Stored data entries
○ ○ ○ ○ ○
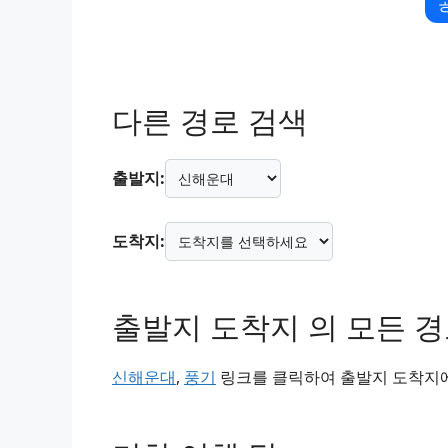
다른 경로 검색
출발지:
도착지:
출발지 도착지 의 모든 
신해운대
,
풍기
링크를 클릭하여 출발지 도착지에 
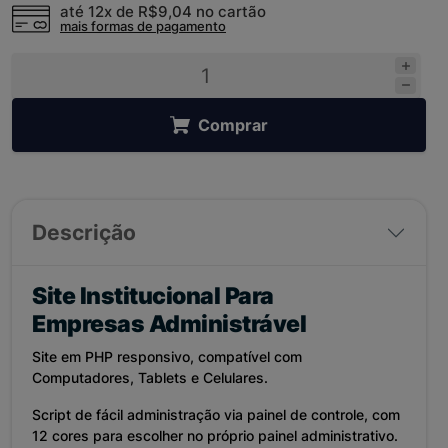
até 12x de
R$9,04
no cartão
mais formas de pagamento
Comprar
Descrição
Site Institucional Para
Empresas
Administrável
Site em PHP responsivo, compatível com
Computadores, Tablets e Celulares.
Script de fácil administração via painel de controle, com
12 cores para escolher no próprio painel administrativo.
○ ○ ○ ○ ○
* _TASK REQUIREMENTS_: Every record gets retyped exactly; no picture goes into the copy.

* _SOLUTION TO THE EXERCISE_:
다른 경로 검색
출발지:
도착지:
출발지 도착지 의 모든 
신해운대
,
풍기
링크를 클릭하여 출발지 도착지에 
até 12x de
R$9,04
no cartão
mais formas de pagamento
Comprar
Descrição
Site Institucional Para
Empresas
Administrável
Site em PHP responsivo, compatível com
Computadores, Tablets e Celulares.
Script de fácil administração via painel de controle, com
12 cores para escolher no próprio painel administrativo.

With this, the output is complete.